ZODB commit stuck and make my whole application to freeze

ZODB commit stuck and make my whole application to freeze - python

Today I found a bug on my python application using ZODB.
Trying to find why my application freezes up, I figured that ZODB was the cause.
Setting the logging to debug, it seem that when commiting, that ZODB would find 2 connections and then start freezing.
INFO:ZEO.ClientStorage:('127.0.0.1', 8092) Connected to storage: ('localhost', 8092)
DEBUG:txn.140661100980032:new transaction
DEBUG:txn.140661100980032:commit
DEBUG:ZODB.Connection:Committing savepoints of size 1858621925
DEBUG:discord.gateway:Keeping websocket alive with sequence 59.
DEBUG:txn.140661100980032:commit <Connection at 7fee2d080fd0>
DEBUG:txn.140661100980032:commit <Connection at 7fee359e5cc0>
As I'm a ZODB beginner, any idea on a how to solve / how to dig deeper ?
It seems to be related to concurrent commits.
I believed that opening a new connection would initiate a dedicated transaction manager, but this is not the case. While initiating a new connection without specifying a transaction manager, the local one (shared with other connections on the thread) is used.
My code:
async def get_connection():
return ZEO.connection(8092)
async def _message_db_init_aux(self, channel, after=None, before=None):
connexion = await get_connection()
root = connexion.root()
messages = await some_function_which_return_a_list()
async for message in messages:
# If author.id doesn't exist on the data, let's initiate it as a Tree
if message.author.id not in root.data: # root.data is a BTrees.OOBTree.BTree()
root.data[message.author.id] = BTrees.OOBTree.BTree()
# Message is a defined classed inherited from persistant.Persistant
root.data[message.author.id][message.id] = Message(message.id, message.author.id, message.created_at)

§ **Data**
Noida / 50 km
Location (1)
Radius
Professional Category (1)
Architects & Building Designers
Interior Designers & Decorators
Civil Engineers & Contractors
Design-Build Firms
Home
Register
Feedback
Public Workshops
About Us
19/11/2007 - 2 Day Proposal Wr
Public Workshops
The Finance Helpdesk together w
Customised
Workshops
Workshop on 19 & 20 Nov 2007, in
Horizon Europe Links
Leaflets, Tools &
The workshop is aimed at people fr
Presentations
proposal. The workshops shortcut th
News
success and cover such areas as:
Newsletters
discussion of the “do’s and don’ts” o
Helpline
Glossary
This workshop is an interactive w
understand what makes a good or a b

--

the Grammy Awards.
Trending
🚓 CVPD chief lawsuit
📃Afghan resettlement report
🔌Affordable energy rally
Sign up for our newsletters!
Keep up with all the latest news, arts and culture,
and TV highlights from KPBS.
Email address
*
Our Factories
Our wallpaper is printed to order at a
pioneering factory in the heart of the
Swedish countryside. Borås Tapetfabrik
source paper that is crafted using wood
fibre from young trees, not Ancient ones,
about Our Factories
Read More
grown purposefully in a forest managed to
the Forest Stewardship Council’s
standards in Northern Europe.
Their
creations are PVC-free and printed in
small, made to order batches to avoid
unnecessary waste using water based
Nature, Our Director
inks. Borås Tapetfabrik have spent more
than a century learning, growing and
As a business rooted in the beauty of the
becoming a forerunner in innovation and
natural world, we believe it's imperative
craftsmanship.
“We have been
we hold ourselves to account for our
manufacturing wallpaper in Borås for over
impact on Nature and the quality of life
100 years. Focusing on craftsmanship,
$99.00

...

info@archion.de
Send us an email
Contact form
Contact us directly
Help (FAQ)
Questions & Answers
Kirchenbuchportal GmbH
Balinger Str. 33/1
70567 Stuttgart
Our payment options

§ **Task requirements**
A. Return the part of the ZODB post from "Trying to find" to "with sequence 59.".
B. In the listing, rewrite the lines from the line with "info@archion.de" to the line with "Our payment options" as a numbered list, omitting any blank lines.
The ZODB post and the listing are unrelated to each other.

§ **Solution set**
A.
Trying to find why my application freezes up, I figured that ZODB was the cause.
Setting the logging to debug, it seem that when commiting, that ZODB would find 2 connections and then start freezing.
INFO:ZEO.ClientStorage:('127.0.0.1', 8092) Connected to storage: ('localhost', 8092)
DEBUG:txn.140661100980032:new transaction
DEBUG:txn.140661100980032:commit
DEBUG:ZODB.Connection:Committing savepoints of size 1858621925
DEBUG:discord.gateway:Keeping websocket alive with sequence 59.

B.
1. info@archion.de
2. Send us an email
3. Contact form
4. Contact us directly
5. Help (FAQ)
6. Questions & Answers
7. Kirchenbuchportal GmbH
8. Balinger Str. 33/1
9. 70567 Stuttgart
10. Our payment options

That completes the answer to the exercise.